AWS documentation kind of sucks on this front, because they mention the confused deputy problems on some pages, but not on all pages.

Note that these aws:SourceArn and aws:SourceAccount are not being set by all services. Notably CodePipeline does not set them and can not assume a role that has these criteria set.

Debugging IAM policy issues

The easiest and quickest way to debug a Policy issue with vague error messages, is to use CloudTrail to debug it.

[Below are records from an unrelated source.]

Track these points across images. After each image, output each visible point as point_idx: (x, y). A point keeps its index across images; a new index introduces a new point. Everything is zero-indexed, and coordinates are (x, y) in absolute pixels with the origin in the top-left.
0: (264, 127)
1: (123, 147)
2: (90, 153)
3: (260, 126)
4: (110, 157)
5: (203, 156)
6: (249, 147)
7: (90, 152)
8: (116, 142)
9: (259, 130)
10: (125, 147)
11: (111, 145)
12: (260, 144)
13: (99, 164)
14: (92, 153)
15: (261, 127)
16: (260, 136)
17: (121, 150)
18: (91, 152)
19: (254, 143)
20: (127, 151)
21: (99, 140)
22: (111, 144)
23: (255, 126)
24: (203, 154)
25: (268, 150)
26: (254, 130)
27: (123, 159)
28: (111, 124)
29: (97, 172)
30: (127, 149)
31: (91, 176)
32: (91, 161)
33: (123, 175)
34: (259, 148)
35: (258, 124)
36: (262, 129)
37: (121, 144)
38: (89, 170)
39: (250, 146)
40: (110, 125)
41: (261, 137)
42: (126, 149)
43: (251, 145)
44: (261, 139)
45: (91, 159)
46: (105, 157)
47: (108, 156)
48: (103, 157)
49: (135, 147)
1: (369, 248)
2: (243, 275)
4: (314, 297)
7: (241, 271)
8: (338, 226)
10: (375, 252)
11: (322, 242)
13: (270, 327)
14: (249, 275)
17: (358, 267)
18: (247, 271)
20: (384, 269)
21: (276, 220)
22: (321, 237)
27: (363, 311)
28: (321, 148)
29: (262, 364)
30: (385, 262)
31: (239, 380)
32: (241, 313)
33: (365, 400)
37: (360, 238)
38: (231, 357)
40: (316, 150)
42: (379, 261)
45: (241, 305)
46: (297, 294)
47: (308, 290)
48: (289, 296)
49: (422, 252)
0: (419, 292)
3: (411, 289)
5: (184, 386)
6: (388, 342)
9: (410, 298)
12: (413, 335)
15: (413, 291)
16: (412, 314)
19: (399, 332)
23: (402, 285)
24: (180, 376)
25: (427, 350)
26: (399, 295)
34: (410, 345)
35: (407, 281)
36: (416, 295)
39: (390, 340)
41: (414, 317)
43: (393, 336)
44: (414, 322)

For instance, I got the following error when using an S3 bucket together with CodePipeline: Insufficient permissions: The provided role does not have permissions to perform this action. This error is not helpful at all. It does not tell you what permissions it is missing.

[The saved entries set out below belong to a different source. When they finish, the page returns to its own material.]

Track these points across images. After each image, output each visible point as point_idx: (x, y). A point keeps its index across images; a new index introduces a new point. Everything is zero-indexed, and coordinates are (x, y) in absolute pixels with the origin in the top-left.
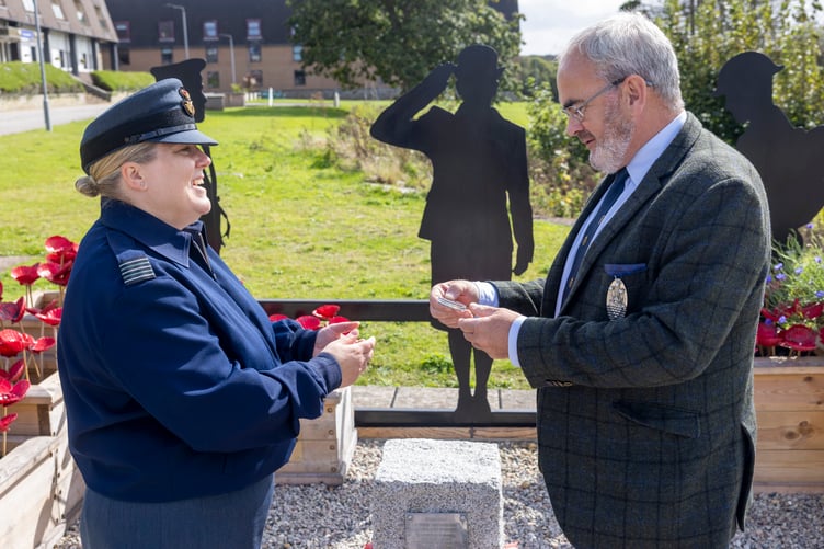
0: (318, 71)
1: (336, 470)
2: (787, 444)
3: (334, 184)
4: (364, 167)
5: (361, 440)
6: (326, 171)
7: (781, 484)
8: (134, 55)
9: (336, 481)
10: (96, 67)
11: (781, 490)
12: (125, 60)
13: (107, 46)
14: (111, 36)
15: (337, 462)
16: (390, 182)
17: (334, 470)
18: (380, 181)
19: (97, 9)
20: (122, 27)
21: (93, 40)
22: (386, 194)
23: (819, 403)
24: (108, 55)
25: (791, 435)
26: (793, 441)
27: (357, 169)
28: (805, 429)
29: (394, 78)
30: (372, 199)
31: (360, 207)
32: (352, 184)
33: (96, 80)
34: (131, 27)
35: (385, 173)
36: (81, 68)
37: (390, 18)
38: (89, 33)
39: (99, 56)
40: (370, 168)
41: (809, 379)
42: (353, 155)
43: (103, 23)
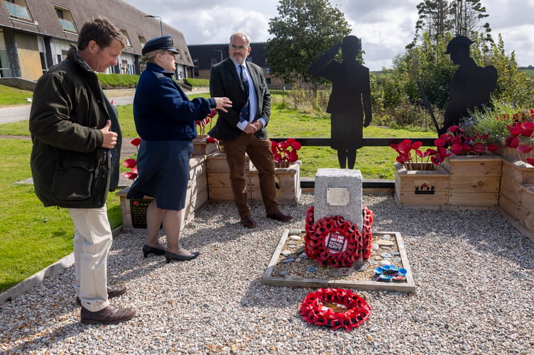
0: (277, 76)
1: (294, 199)
2: (473, 190)
3: (287, 114)
4: (298, 108)
5: (303, 192)
6: (283, 110)
7: (470, 206)
8: (201, 72)
9: (294, 204)
10: (185, 77)
11: (470, 209)
12: (197, 75)
13: (190, 68)
14: (191, 64)
15: (295, 197)
16: (309, 113)
17: (294, 200)
18: (305, 112)
19: (186, 53)
20: (196, 61)
21: (184, 66)
22: (308, 117)
23: (487, 173)
24: (190, 72)
25: (475, 187)
26: (476, 189)
27: (296, 109)
28: (481, 184)
29: (308, 79)
30: (303, 119)
31: (298, 122)
32: (294, 114)
33: (186, 82)
34: (199, 61)
35: (307, 109)
36: (179, 77)
37: (307, 53)
38: (183, 63)
39: (187, 72)
40: (300, 108)
41: (482, 164)
42: (294, 104)
43: (188, 59)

To debug this, create a temporary Cloudtrail trail and then enable data events. Trigger the error from the console again and watch out for IAM calls that fail with an errorMessage. In my case it was missing the s3:ListBuckets call. The total permission that worked was (I also have a scripts bucket next to the CodePipeline bucket):

data "aws_iam_policy_document" "codepipeline_policy" {
  statement {
    effect = "Allow"
    actions = [
      "s3:PutObject*",
      "s3:List*",
      "s3:GetObject*",
      "s3:GetBucketVersioning",
      "s3:GetBucketPolicy"
    ]
    resources = [
      aws_s3_bucket.codepipeline_bucket.arn,
      "${aws_s3_bucket.codepipeline_bucket.arn}/*"
    ]
  }
  statement {
    effect = "Allow"
    actions = [
      "s3:PutObject*",
      "s3:List*",
      "s3:GetObject*",
      "s3:GetBucketVersioning",
      "s3:GetBucketPolicy"
    ]
    resources = [
      aws_s3_bucket.scripts_bucket.arn,
      "${aws_s3_bucket.scripts_bucket.arn}/*"
    ]
  }

  statement {
    effect = "Allow"
    actions = [
      "kms:ReEncrypt*",
      "kms:GenerateDataKey*",
      "kms:Encrypt",
      "kms:DescribeKey",
      "kms:Decrypt"
    ]
    resources = [
      var.s3_kms_key_id
    ]
  }
  statement {
    effect    = "Allow"
    actions   = ["codestar-connections:UseConnection"]
    resources = [var.codestar_connection_arn]
  }
  statement {
    effect = "Allow"
    actions = [
      "codebuild:BatchGetBuilds",
      "codebuild:StartBuild",
    ]
    resources = [
      "arn:aws:codebuild:${data.aws_region.current.name}:${data.aws_caller_identity.current.account_id}:project/${var.prefix}-${var.environment}-${local.apply_name}-*",
      "arn:aws:codebuild:${data.aws_region.current.name}:${data.aws_caller_identity.current.account_id}:project/${var.prefix}-${var.environment}-${local.destroy_name}-*",
      "arn:aws:codebuild:${data.aws_region.current.name}:${data.aws_caller_identity.current.account_id}:project/${var.prefix}-${var.environment}-${local.plan_name}-*",
    ]
  }
}

It might also be your KMS key that blocks permissions, it will give the same error. The key policy must allow access and the IAM role must also grant access. Remember this AWS diagram when working with resource based policies (KMS) and IAM identity-based policies (roles or users):

Also when you create IAM policies, create them in the AWS console editor first, then you will get an helpful error message. If you for instance add a call that can’t be scoped to a resource, you will see an error. And remember, that IAM is eventually consistent. So it might work, but on the second attempt it stops working, so test it multiple times!